Voci di dati salvate
>>>
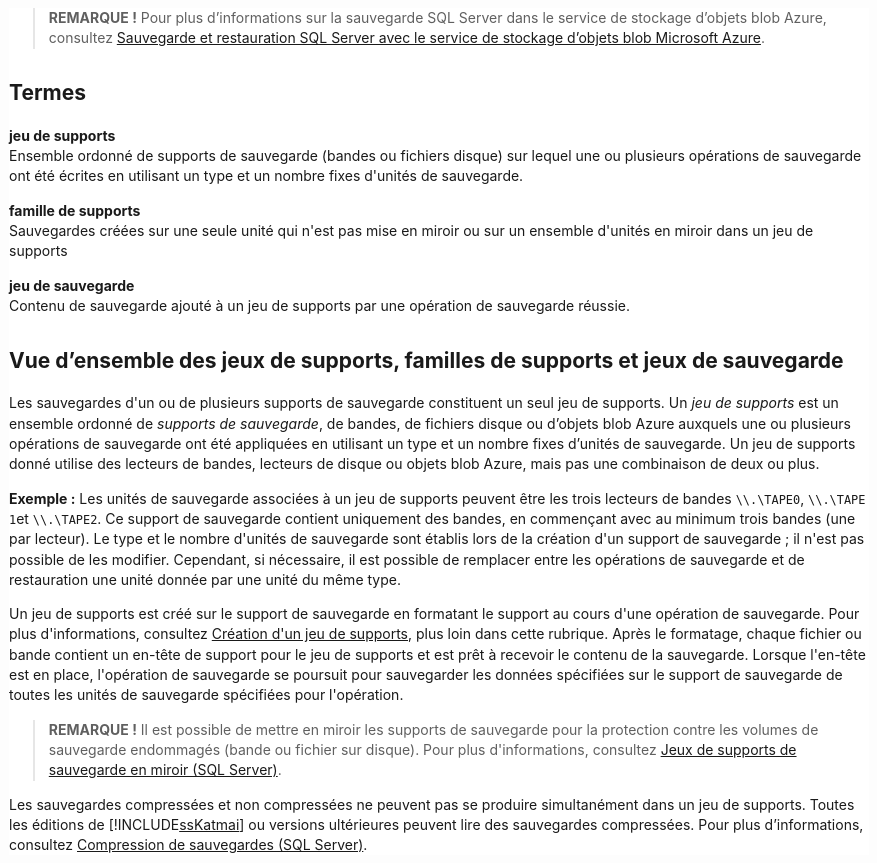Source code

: >**REMARQUE !** Pour plus d’informations sur la sauvegarde SQL Server dans le service de stockage d’objets blob Azure, consultez [Sauvegarde et restauration SQL Server avec le service de stockage d’objets blob Microsoft Azure](../../relational-databases/backup-restore/sql-server-backup-and-restore-with-microsoft-azure-blob-storage-service.md).  
   
##  <a name="terms"></a><a name="TermsAndDefinitions"></a> Termes  
 **jeu de supports**  
 Ensemble ordonné de supports de sauvegarde (bandes ou fichiers disque) sur lequel une ou plusieurs opérations de sauvegarde ont été écrites en utilisant un type et un nombre fixes d'unités de sauvegarde.  
  
 **famille de supports**  
 Sauvegardes créées sur une seule unité qui n'est pas mise en miroir ou sur un ensemble d'unités en miroir dans un jeu de supports  
  
**jeu de sauvegarde**  
 Contenu de sauvegarde ajouté à un jeu de supports par une opération de sauvegarde réussie.  
  

##  <a name="overview-of-media-sets-media-families-and-backup-sets"></a><a name="OvMediaSetsFamiliesBackupSets"></a> Vue d’ensemble des jeux de supports, familles de supports et jeux de sauvegarde  
 Les sauvegardes d'un ou de plusieurs supports de sauvegarde constituent un seul jeu de supports. Un *jeu de supports* est un ensemble ordonné de *supports de sauvegarde*, de bandes, de fichiers disque ou d’objets blob Azure auxquels une ou plusieurs opérations de sauvegarde ont été appliquées en utilisant un type et un nombre fixes d’unités de sauvegarde. Un jeu de supports donné utilise des lecteurs de bandes, lecteurs de disque ou objets blob Azure, mais pas une combinaison de deux ou plus. 
 
**Exemple :** Les unités de sauvegarde associées à un jeu de supports peuvent être les trois lecteurs de bandes `\\.\TAPE0`, `\\.\TAPE1`et `\\.\TAPE2`. Ce support de sauvegarde contient uniquement des bandes, en commençant avec au minimum trois bandes (une par lecteur). Le type et le nombre d'unités de sauvegarde sont établis lors de la création d'un support de sauvegarde ; il n'est pas possible de les modifier. Cependant, si nécessaire, il est possible de remplacer entre les opérations de sauvegarde et de restauration une unité donnée par une unité du même type.  
  
 Un jeu de supports est créé sur le support de sauvegarde en formatant le support au cours d'une opération de sauvegarde. Pour plus d'informations, consultez [Création d'un jeu de supports](#CreatingMediaSet), plus loin dans cette rubrique. Après le formatage, chaque fichier ou bande contient un en-tête de support pour le jeu de supports et est prêt à recevoir le contenu de la sauvegarde. Lorsque l'en-tête est en place, l'opération de sauvegarde se poursuit pour sauvegarder les données spécifiées sur le support de sauvegarde de toutes les unités de sauvegarde spécifiées pour l'opération.  
  
> **REMARQUE !** Il est possible de mettre en miroir les supports de sauvegarde pour la protection contre les volumes de sauvegarde endommagés (bande ou fichier sur disque). Pour plus d'informations, consultez [Jeux de supports de sauvegarde en miroir &#40;SQL Server&#41;](../../relational-databases/backup-restore/mirrored-backup-media-sets-sql-server.md).  
  
 Les sauvegardes compressées et non compressées ne peuvent pas se produire simultanément dans un jeu de supports. Toutes les éditions de [!INCLUDE[ssKatmai](../../includes/sskatmai-md.md)] ou versions ultérieures peuvent lire des sauvegardes compressées. Pour plus d’informations, consultez [Compression de sauvegardes &#40;SQL Server&#41;](../../relational-databases/backup-restore/backup-compression-sql-server.md).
<<<
§ CONSEGNA:
Riproduci identiche le righe dalla riga che contiene "jeux de sauvegarde" fino alla riga che contiene "Les sauvegardes d'un", compresa quest'ultima.

§ SOLUZIONE DEL COMPITO:
##  <a name="overview-of-media-sets-media-families-and-backup-sets"></a><a name="OvMediaSetsFamiliesBackupSets"></a> Vue d’ensemble des jeux de supports, familles de supports et jeux de sauvegarde  
 Les sauvegardes d'un ou de plusieurs supports de sauvegarde constituent un seul jeu de supports. Un *jeu de supports* est un ensemble ordonné de *supports de sauvegarde*, de bandes, de fichiers disque ou d’objets blob Azure auxquels une ou plusieurs opérations de sauvegarde ont été appliquées en utilisant un type et un nombre fixes d’unités de sauvegarde. Un jeu de supports donné utilise des lecteurs de bandes, lecteurs de disque ou objets blob Azure, mais pas une combinaison de deux ou plus. 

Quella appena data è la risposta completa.